Recent developments related to the Tokyo Electric Power Co. plant blacked out following Japan's 2011 earthquake and tsunami include:

Error at Ohi Plant Draws Scrutiny

A worker at Kansai Electric Power Co.'s Ohi unit 3 accidently disabled one of two emergency DC power supplies to the reactor Wednesday, Jiji Press reported. The Nuclear Regulation Authority attributed the violation of safety rules to human error. While the redundant emergency power system was offline for only one minute, the incident was bad news for Japanese utilities that face widespread opposition to nuclear power following the accidents at Fukushima. Restarted in July, units 3 and 4 at Ohi are the only reactors operating in the country, as other plants sit idle waiting for completion of new safety regulations and government approvals.

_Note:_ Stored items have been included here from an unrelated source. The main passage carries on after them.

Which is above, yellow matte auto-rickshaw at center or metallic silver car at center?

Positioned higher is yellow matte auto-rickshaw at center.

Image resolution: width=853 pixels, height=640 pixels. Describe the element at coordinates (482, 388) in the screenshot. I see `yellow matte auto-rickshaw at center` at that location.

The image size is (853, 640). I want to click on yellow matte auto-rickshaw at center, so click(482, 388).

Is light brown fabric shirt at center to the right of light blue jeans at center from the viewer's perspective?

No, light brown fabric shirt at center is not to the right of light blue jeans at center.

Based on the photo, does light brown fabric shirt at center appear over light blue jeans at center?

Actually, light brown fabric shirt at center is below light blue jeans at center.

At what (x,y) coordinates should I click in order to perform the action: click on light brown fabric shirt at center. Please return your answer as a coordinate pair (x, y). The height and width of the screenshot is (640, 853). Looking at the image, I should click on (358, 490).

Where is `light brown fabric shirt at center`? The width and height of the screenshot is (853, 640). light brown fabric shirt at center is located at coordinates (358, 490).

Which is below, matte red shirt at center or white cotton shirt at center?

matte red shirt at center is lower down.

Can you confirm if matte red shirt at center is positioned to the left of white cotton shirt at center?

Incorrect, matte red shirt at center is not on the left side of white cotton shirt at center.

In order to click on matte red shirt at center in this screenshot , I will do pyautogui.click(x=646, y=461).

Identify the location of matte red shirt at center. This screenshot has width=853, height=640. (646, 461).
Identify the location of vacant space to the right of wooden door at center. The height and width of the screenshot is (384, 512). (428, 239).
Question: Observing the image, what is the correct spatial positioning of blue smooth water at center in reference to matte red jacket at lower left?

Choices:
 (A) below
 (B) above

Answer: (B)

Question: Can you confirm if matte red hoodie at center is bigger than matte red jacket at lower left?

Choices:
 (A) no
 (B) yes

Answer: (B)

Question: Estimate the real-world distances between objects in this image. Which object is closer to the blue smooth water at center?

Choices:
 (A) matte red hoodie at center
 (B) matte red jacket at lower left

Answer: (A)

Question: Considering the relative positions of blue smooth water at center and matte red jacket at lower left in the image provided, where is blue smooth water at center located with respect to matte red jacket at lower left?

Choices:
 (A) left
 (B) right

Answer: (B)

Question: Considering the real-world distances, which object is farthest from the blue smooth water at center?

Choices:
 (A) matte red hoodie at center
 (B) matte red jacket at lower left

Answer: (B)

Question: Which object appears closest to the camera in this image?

Fukushima unit 3 control room. Source: TEPCOTEPCO Receives Another $7.4 Billion for Compensation

On Monday, the Japanese government announced it will provide another $7.4 billion from the Nuclear Damage Liability Facilitation Fund for TEPCO to pay claims to people displaced by the nuclear accidents, Kyodo reported. That will bring the total government transfers from the fund to $32 billion – money that is separate from a government investment used to effectively nationalize the company last year.

Investigator Accuses TEPCO of Lying During Earthquake Damage Inspection

The head of on-site inspections for the Fukushima Nuclear Accident Independent Investigation Commission has said that TEPCO misinformed him about conditions inside unit 1 to discourage an inspection of its inoperable isolation condensers, the Asahi Shimbun reported. He had sought to determine if the critical safety components were disabled by the earthquake and before the damage caused by the overheating reactor, which TEPCO denies. If the isolation condensers were found to be susceptible to quake damage, it would inform new safety regulations currently being written. The inspector told Japanese legislators on Thursday that TEPCO discouraged him from inspecting isolation condenser tanks and piping because the building's darkness would make it unsafe, when in fact the area in question was well lit by lights in a structure erected to cover the unit.

Photo: A worker in the unit 3 control room on March 22, 2011. This image is among hundreds released by TEPCO Feb. 1 that were taken by workers and others on-site early in the crisis.